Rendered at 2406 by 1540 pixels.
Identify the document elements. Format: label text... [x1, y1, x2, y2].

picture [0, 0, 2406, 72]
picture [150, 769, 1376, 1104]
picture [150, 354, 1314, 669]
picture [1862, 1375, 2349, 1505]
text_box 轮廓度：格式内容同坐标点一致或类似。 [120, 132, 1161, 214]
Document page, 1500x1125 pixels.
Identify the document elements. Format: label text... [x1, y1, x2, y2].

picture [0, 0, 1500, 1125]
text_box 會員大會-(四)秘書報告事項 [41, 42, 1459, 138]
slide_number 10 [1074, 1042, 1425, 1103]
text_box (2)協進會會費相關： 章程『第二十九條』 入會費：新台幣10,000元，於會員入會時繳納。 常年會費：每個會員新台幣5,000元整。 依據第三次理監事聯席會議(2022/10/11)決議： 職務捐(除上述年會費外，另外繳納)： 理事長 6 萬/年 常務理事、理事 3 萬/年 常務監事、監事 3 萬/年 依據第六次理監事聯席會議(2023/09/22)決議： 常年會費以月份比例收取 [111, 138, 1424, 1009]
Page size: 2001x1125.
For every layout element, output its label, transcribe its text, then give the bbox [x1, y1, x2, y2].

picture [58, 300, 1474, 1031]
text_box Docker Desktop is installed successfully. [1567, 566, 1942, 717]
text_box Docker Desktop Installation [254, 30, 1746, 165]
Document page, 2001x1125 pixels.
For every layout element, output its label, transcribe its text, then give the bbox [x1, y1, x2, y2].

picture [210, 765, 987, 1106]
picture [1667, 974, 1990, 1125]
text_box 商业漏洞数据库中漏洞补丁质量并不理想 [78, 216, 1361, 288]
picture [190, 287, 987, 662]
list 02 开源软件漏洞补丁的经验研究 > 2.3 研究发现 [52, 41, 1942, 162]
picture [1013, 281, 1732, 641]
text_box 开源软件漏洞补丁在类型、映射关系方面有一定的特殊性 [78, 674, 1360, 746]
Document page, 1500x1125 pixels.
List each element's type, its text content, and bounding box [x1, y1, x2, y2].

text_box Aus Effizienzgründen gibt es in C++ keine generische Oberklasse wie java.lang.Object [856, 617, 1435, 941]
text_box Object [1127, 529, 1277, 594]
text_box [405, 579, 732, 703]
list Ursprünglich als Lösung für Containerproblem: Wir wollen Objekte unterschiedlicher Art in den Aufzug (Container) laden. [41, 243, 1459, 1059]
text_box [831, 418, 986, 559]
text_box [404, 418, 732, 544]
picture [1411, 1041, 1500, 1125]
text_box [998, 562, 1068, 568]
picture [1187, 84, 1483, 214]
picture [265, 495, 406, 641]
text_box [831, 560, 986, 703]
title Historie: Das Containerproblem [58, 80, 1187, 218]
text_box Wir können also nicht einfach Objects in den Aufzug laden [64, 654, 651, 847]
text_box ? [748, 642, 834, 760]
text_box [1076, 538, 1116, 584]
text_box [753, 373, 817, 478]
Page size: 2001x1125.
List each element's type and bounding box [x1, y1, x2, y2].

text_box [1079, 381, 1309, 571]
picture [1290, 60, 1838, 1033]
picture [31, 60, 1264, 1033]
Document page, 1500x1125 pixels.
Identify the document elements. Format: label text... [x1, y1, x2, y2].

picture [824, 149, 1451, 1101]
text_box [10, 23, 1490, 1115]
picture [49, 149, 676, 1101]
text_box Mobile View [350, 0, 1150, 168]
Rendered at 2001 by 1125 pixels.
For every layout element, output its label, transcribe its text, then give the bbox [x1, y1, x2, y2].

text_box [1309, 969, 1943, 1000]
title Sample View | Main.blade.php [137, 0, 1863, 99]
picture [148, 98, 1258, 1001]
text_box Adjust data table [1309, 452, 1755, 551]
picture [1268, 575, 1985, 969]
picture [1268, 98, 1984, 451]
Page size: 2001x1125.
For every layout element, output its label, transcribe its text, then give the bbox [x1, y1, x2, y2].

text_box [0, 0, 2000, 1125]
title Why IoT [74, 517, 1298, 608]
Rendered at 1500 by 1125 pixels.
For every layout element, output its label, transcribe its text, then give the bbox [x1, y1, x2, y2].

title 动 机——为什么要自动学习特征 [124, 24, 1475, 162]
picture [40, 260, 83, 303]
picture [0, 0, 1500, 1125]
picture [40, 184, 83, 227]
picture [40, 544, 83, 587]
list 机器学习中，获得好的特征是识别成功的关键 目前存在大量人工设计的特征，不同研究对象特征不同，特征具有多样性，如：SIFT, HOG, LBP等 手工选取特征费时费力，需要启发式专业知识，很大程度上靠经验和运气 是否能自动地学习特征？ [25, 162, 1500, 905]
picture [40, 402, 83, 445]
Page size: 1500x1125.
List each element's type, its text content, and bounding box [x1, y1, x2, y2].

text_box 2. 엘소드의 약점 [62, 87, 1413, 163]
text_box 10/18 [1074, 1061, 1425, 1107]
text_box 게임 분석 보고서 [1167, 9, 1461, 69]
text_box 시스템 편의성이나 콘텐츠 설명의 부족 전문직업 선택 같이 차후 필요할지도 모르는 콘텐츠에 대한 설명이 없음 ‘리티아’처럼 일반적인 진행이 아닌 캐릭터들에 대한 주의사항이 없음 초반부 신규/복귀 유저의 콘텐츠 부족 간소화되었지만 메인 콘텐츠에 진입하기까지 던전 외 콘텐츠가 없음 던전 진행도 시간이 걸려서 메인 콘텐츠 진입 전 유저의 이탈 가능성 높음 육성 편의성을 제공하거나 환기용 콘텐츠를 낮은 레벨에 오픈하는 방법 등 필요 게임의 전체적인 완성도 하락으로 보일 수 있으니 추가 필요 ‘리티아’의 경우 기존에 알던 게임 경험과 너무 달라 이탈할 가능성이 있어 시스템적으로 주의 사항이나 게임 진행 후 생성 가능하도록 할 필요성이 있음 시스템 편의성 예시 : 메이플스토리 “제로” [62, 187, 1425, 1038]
◆ ◆ ◆ ◆ ◆ ◆ ◆
Transcribe the listing shown above in full and without change.

* Completed exercise:
Rendered at 2406 by 1540 pixels.
Identify the document elements. Format: label text... [x1, y1, x2, y2].

picture [0, 0, 2406, 72]
picture [150, 769, 1376, 1104]
picture [150, 354, 1314, 669]
picture [1862, 1375, 2349, 1505]
text_box 轮廓度：格式内容同坐标点一致或类似。 [120, 132, 1161, 214]
Document page, 1500x1125 pixels.
Identify the document elements. Format: label text... [x1, y1, x2, y2].

picture [0, 0, 1500, 1125]
text_box 會員大會-(四)秘書報告事項 [41, 42, 1459, 138]
slide_number 10 [1074, 1042, 1425, 1103]
text_box (2)協進會會費相關： 章程『第二十九條』 入會費：新台幣10,000元，於會員入會時繳納。 常年會費：每個會員新台幣5,000元整。 依據第三次理監事聯席會議(2022/10/11)決議： 職務捐(除上述年會費外，另外繳納)： 理事長 6 萬/年 常務理事、理事 3 萬/年 常務監事、監事 3 萬/年 依據第六次理監事聯席會議(2023/09/22)決議： 常年會費以月份比例收取 [111, 138, 1424, 1009]
Page size: 2001x1125.
For every layout element, output its label, transcribe its text, then give the bbox [x1, y1, x2, y2].

picture [58, 300, 1474, 1031]
text_box Docker Desktop is installed successfully. [1567, 566, 1942, 717]
text_box Docker Desktop Installation [254, 30, 1746, 165]
Document page, 2001x1125 pixels.
For every layout element, output its label, transcribe its text, then give the bbox [x1, y1, x2, y2].

picture [210, 765, 987, 1106]
picture [1667, 974, 1990, 1125]
text_box 商业漏洞数据库中漏洞补丁质量并不理想 [78, 216, 1361, 288]
picture [190, 287, 987, 662]
list 02 开源软件漏洞补丁的经验研究 > 2.3 研究发现 [52, 41, 1942, 162]
picture [1013, 281, 1732, 641]
text_box 开源软件漏洞补丁在类型、映射关系方面有一定的特殊性 [78, 674, 1360, 746]
Document page, 1500x1125 pixels.
List each element's type, its text content, and bounding box [x1, y1, x2, y2].

text_box Aus Effizienzgründen gibt es in C++ keine generische Oberklasse wie java.lang.Object [856, 617, 1435, 941]
text_box Object [1127, 529, 1277, 594]
text_box [405, 579, 732, 703]
list Ursprünglich als Lösung für Containerproblem: Wir wollen Objekte unterschiedlicher Art in den Aufzug (Container) laden. [41, 243, 1459, 1059]
text_box [831, 418, 986, 559]
text_box [404, 418, 732, 544]
picture [1411, 1041, 1500, 1125]
text_box [998, 562, 1068, 568]
picture [1187, 84, 1483, 214]
picture [265, 495, 406, 641]
text_box [831, 560, 986, 703]
title Historie: Das Containerproblem [58, 80, 1187, 218]
text_box Wir können also nicht einfach Objects in den Aufzug laden [64, 654, 651, 847]
text_box ? [748, 642, 834, 760]
text_box [1076, 538, 1116, 584]
text_box [753, 373, 817, 478]
Page size: 2001x1125.
List each element's type and bounding box [x1, y1, x2, y2].

text_box [1079, 381, 1309, 571]
picture [1290, 60, 1838, 1033]
picture [31, 60, 1264, 1033]
Document page, 1500x1125 pixels.
Identify the document elements. Format: label text... [x1, y1, x2, y2].

picture [824, 149, 1451, 1101]
text_box [10, 23, 1490, 1115]
picture [49, 149, 676, 1101]
text_box Mobile View [350, 0, 1150, 168]
Rendered at 2001 by 1125 pixels.
For every layout element, output its label, transcribe its text, then give the bbox [x1, y1, x2, y2].

text_box [1309, 969, 1943, 1000]
title Sample View | Main.blade.php [137, 0, 1863, 99]
picture [148, 98, 1258, 1001]
text_box Adjust data table [1309, 452, 1755, 551]
picture [1268, 575, 1985, 969]
picture [1268, 98, 1984, 451]
Page size: 2001x1125.
For every layout element, output its label, transcribe its text, then give the bbox [x1, y1, x2, y2].

text_box [0, 0, 2000, 1125]
title Why IoT [74, 517, 1298, 608]
Rendered at 1500 by 1125 pixels.
For every layout element, output its label, transcribe its text, then give the bbox [x1, y1, x2, y2].

title 动 机——为什么要自动学习特征 [124, 24, 1475, 162]
picture [40, 260, 83, 303]
picture [0, 0, 1500, 1125]
picture [40, 184, 83, 227]
picture [40, 544, 83, 587]
list 机器学习中，获得好的特征是识别成功的关键 目前存在大量人工设计的特征，不同研究对象特征不同，特征具有多样性，如：SIFT, HOG, LBP等 手工选取特征费时费力，需要启发式专业知识，很大程度上靠经验和运气 是否能自动地学习特征？ [25, 162, 1500, 905]
picture [40, 402, 83, 445]
Page size: 1500x1125.
List each element's type, its text content, and bounding box [x1, y1, x2, y2].

text_box 2. 엘소드의 약점 [62, 87, 1413, 163]
text_box 10/18 [1074, 1061, 1425, 1107]
text_box 게임 분석 보고서 [1167, 9, 1461, 69]
text_box 시스템 편의성이나 콘텐츠 설명의 부족 전문직업 선택 같이 차후 필요할지도 모르는 콘텐츠에 대한 설명이 없음 ‘리티아’처럼 일반적인 진행이 아닌 캐릭터들에 대한 주의사항이 없음 초반부 신규/복귀 유저의 콘텐츠 부족 간소화되었지만 메인 콘텐츠에 진입하기까지 던전 외 콘텐츠가 없음 던전 진행도 시간이 걸려서 메인 콘텐츠 진입 전 유저의 이탈 가능성 높음 육성 편의성을 제공하거나 환기용 콘텐츠를 낮은 레벨에 오픈하는 방법 등 필요 게임의 전체적인 완성도 하락으로 보일 수 있으니 추가 필요 ‘리티아’의 경우 기존에 알던 게임 경험과 너무 달라 이탈할 가능성이 있어 시스템적으로 주의 사항이나 게임 진행 후 생성 가능하도록 할 필요성이 있음 시스템 편의성 예시 : 메이플스토리 “제로” [62, 187, 1425, 1038]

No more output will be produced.